- DESCRIPTION OF THE TASK -
Copy every line of the items below word for word, leaving out the pictures.

- PROVIDED MATERIAL -

__________________________________________________

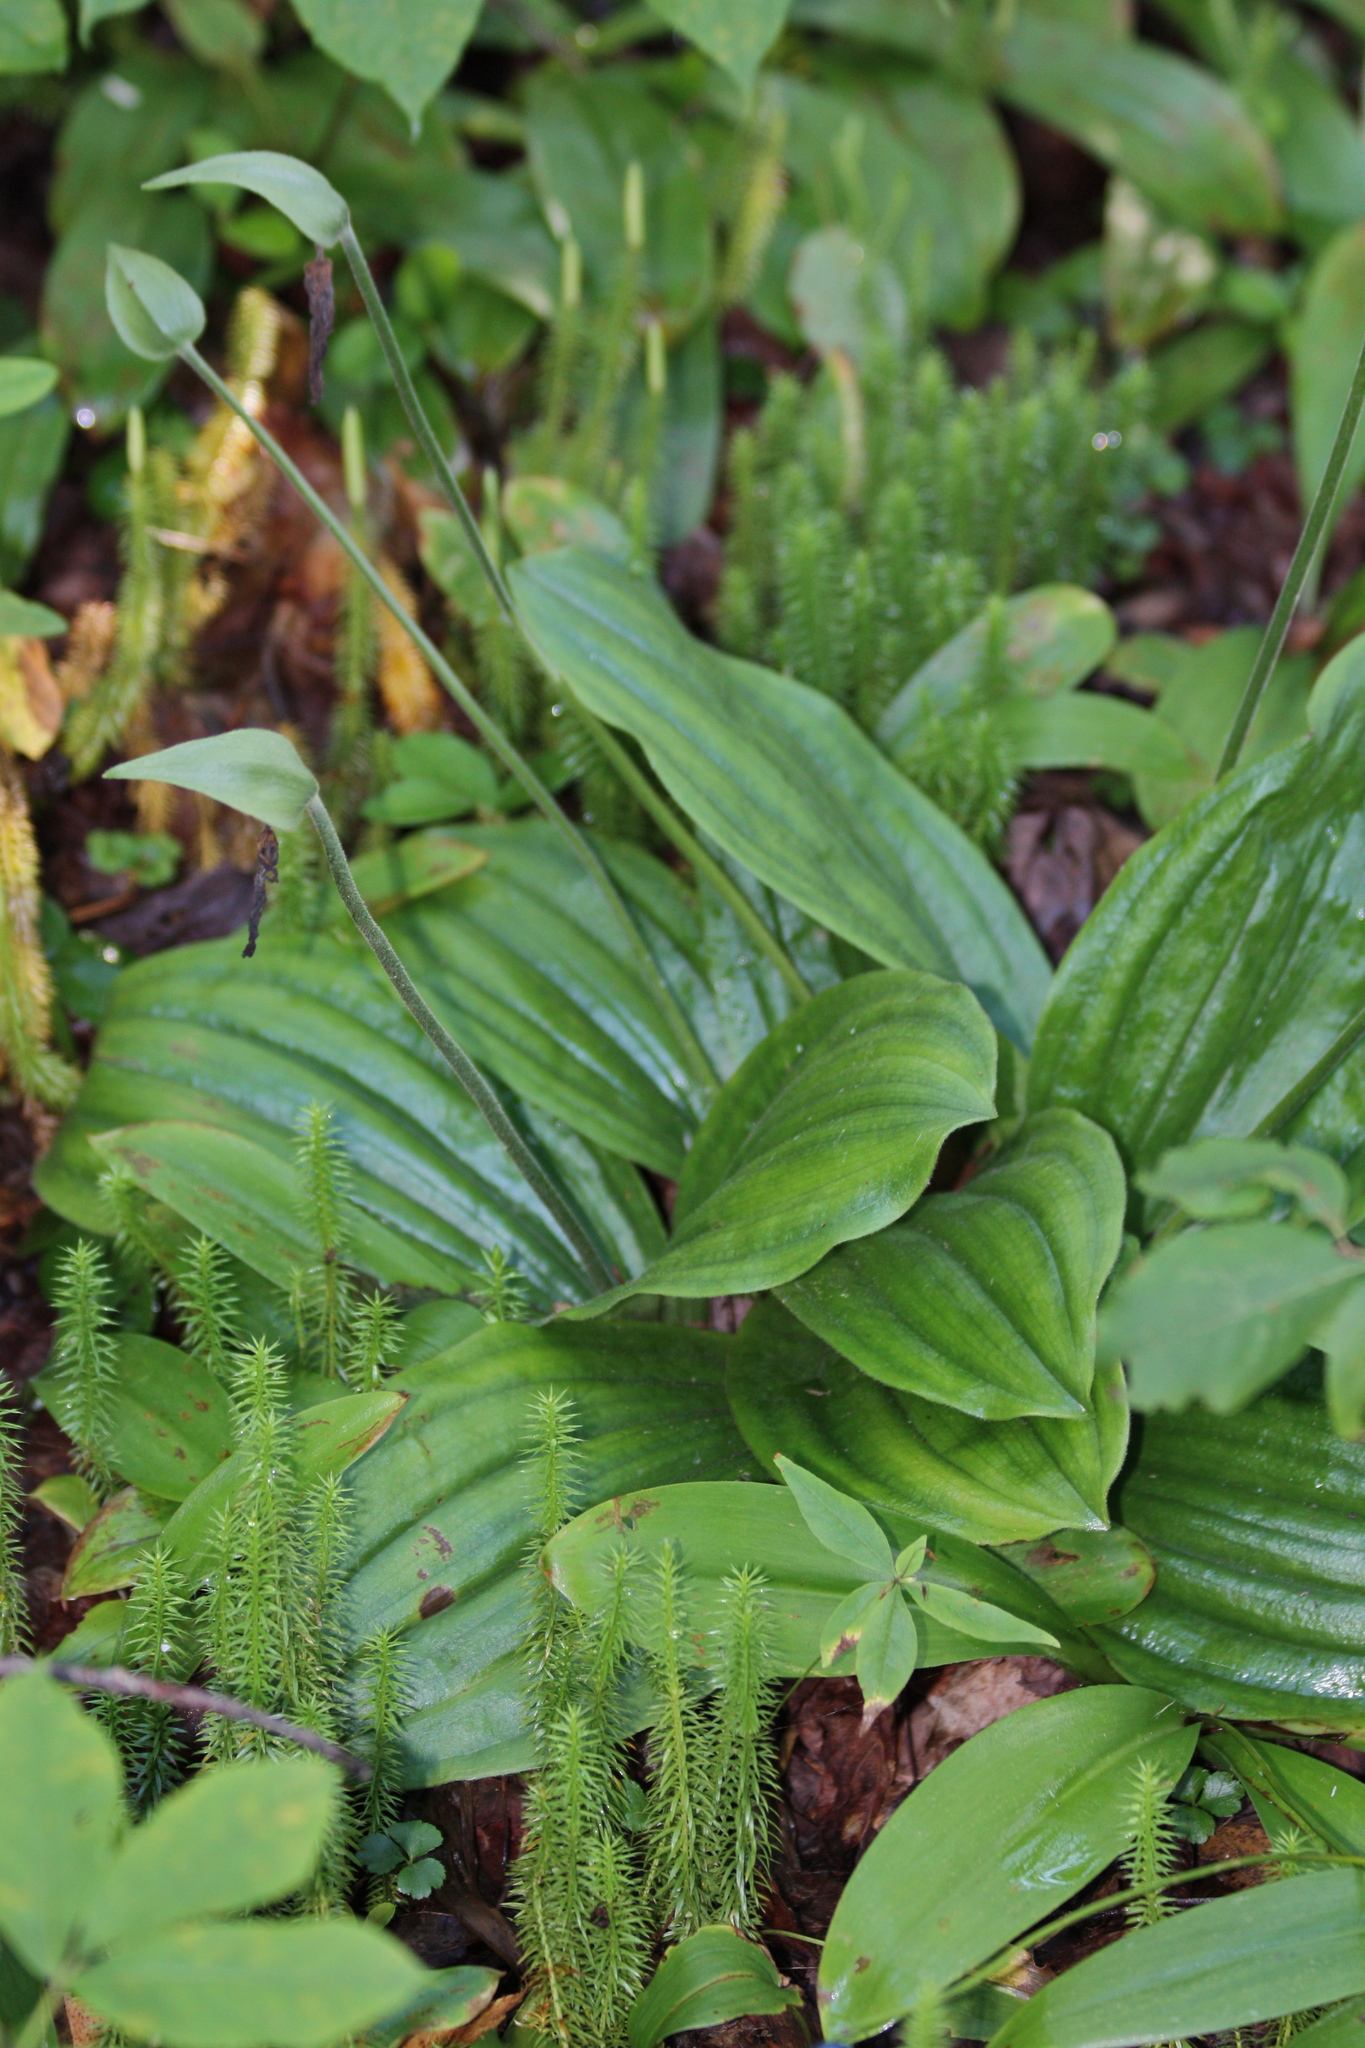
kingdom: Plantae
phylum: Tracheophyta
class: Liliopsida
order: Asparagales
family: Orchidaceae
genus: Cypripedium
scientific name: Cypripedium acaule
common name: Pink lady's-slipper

__________________________________________________

- CORRECT OUTPUT -
kingdom: Plantae
phylum: Tracheophyta
class: Liliopsida
order: Asparagales
family: Orchidaceae
genus: Cypripedium
scientific name: Cypripedium acaule
common name: Pink lady's-slipper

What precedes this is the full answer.